PC Games Go To Boot Camp
1up has taken several of the more popular recent PC titles to Apple Boot Camp, and report back on how they handle the MacBook Pro hardware. From the article: "With all settings on medium, F.E.A.R. is absolutely playable. Again, none of the silky-smooth 60 fps that hardware freaks clamor for, but it looks good and plays well even with tons of characters onscreen. Annoyingly, F.E.A.R. offers a really pitiful selection of resolutions, all of which are constrained to the old-fashioned 4:3 aspect ratio -- meaning that play on the MacBook's widescreen is stretched, and kind of ugly. That's not a hardware issue so much as limited programming, and presumably anyone with a widescreen PC is in the same pickle."
Handy link to the Widescreen Gaming Forum website.

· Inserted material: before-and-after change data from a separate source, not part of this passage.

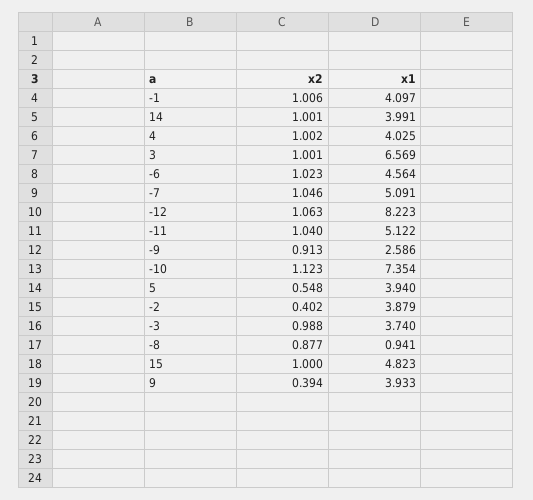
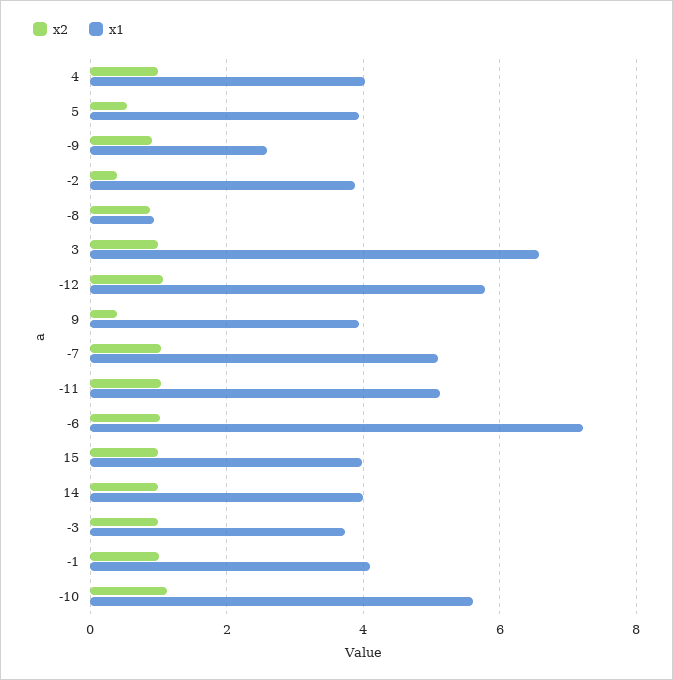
x1, -6: 4.564 -> 7.2
x1, -12: 8.223 -> 5.8
x1, -10: 7.354 -> 5.6
x1, 15: 4.823 -> 4

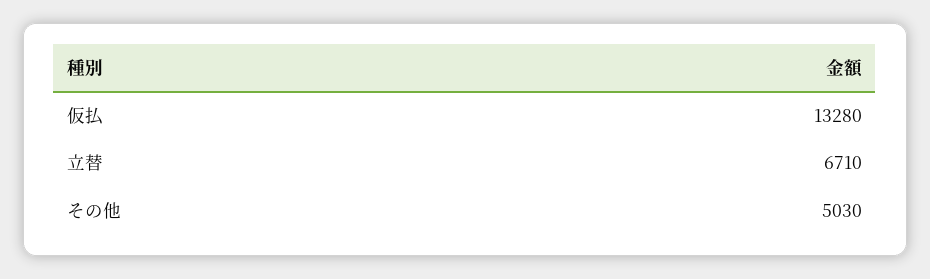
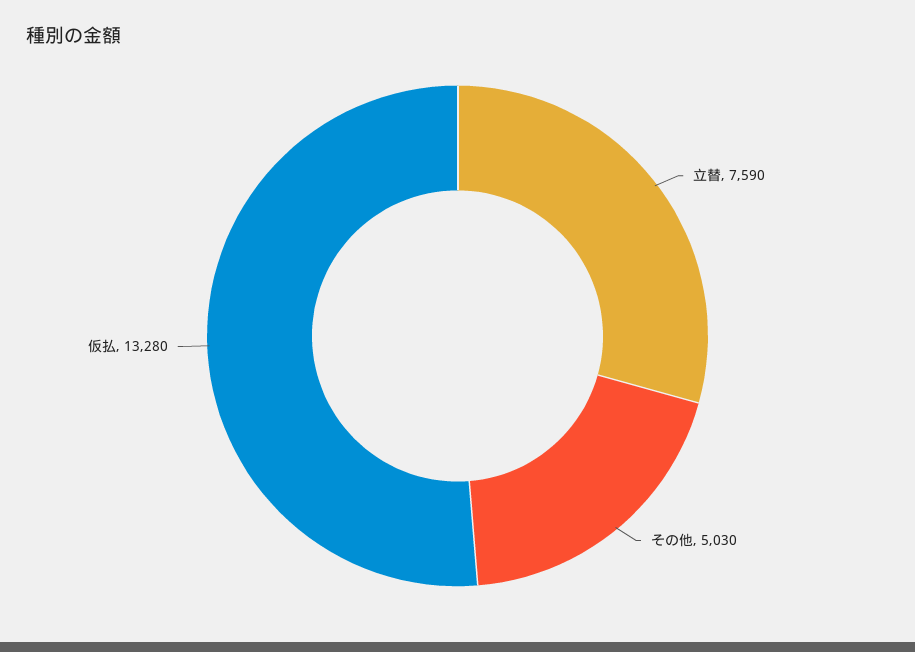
立替: 6710 -> 7590

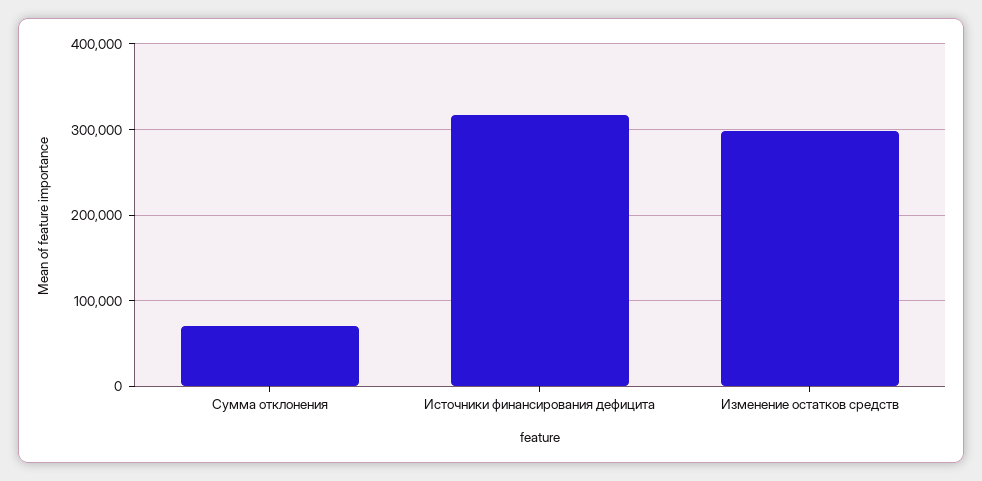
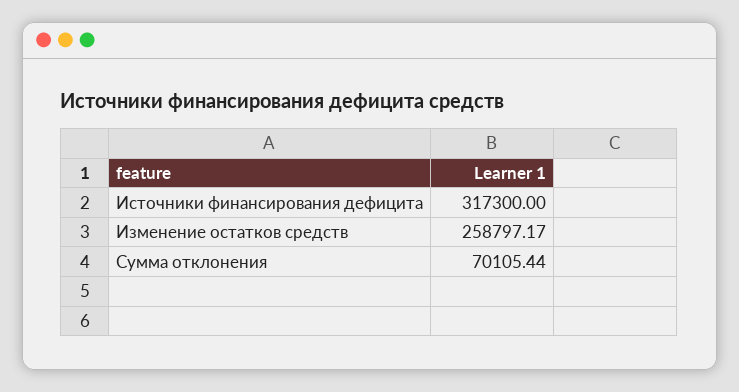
Изменение остатков средств: 300000 -> 258797.17

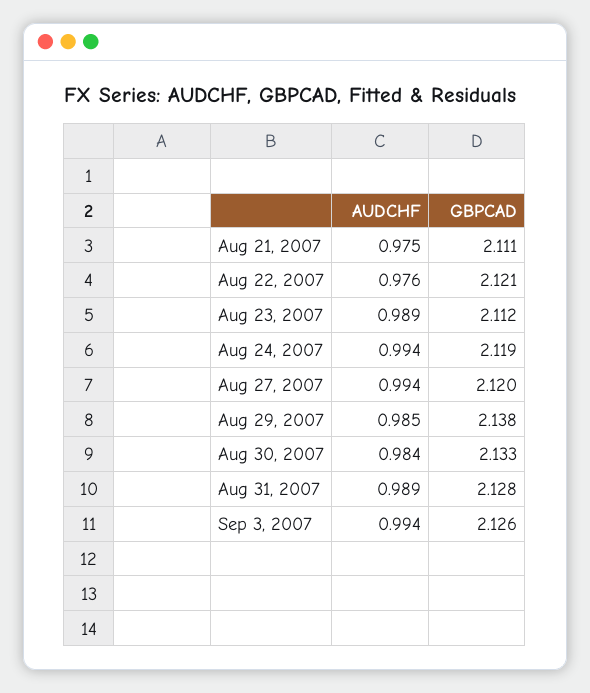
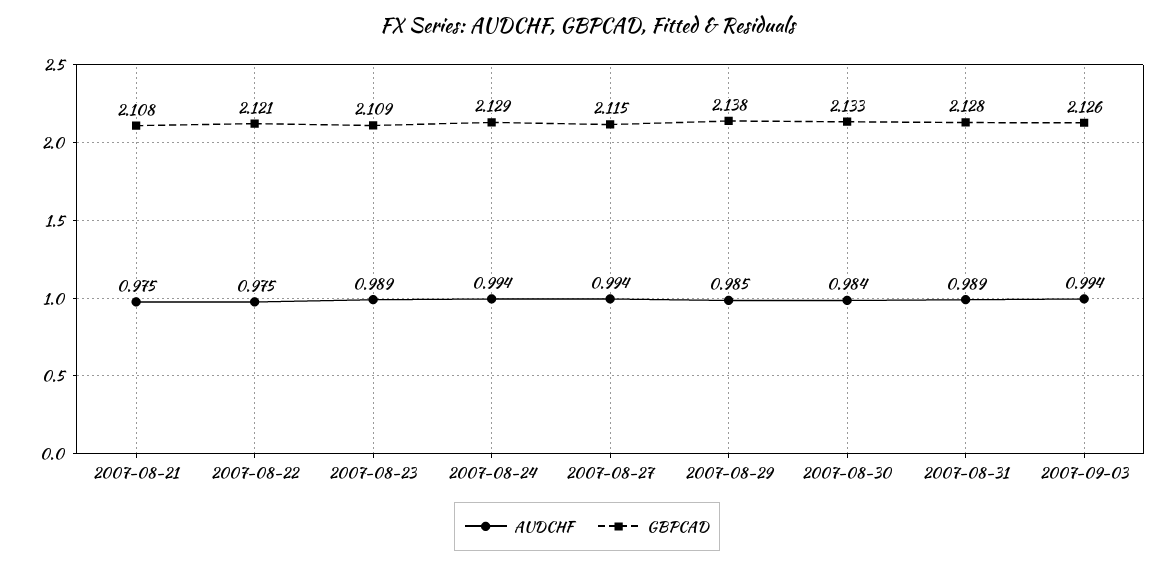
GBPCAD, Aug 21, 2007: 2.111 -> 2.108
AUDCHF, Aug 22, 2007: 0.976 -> 0.975
GBPCAD, Aug 23, 2007: 2.112 -> 2.109
GBPCAD, Aug 24, 2007: 2.119 -> 2.129
GBPCAD, Aug 27, 2007: 2.12 -> 2.115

It includes a listing of games that work with widescreen monitors, including hacks, patches, and workarounds to get games that don't natively support them to work.
This guy's the limit!
Well, even beyond that, why would you possibly use a hard-coded list of specific resolutions, however long?
As soon as you support more than one resolution, you (or your libraries) already need to handle scaling and talking about your polygons in portion-of-display units rather than number-of-pixels units. That work is already done, so why limit yourself to any number of specific resolutions, rather than just scaling to whatever pixel count and aspect ratio the display happens to have?
Do you really think that you can predict now the specs of every display that any person is ever going to use to run your game at any time in the future? This is nearly as absurd as people who chain their website design to absolute numbers of pixels.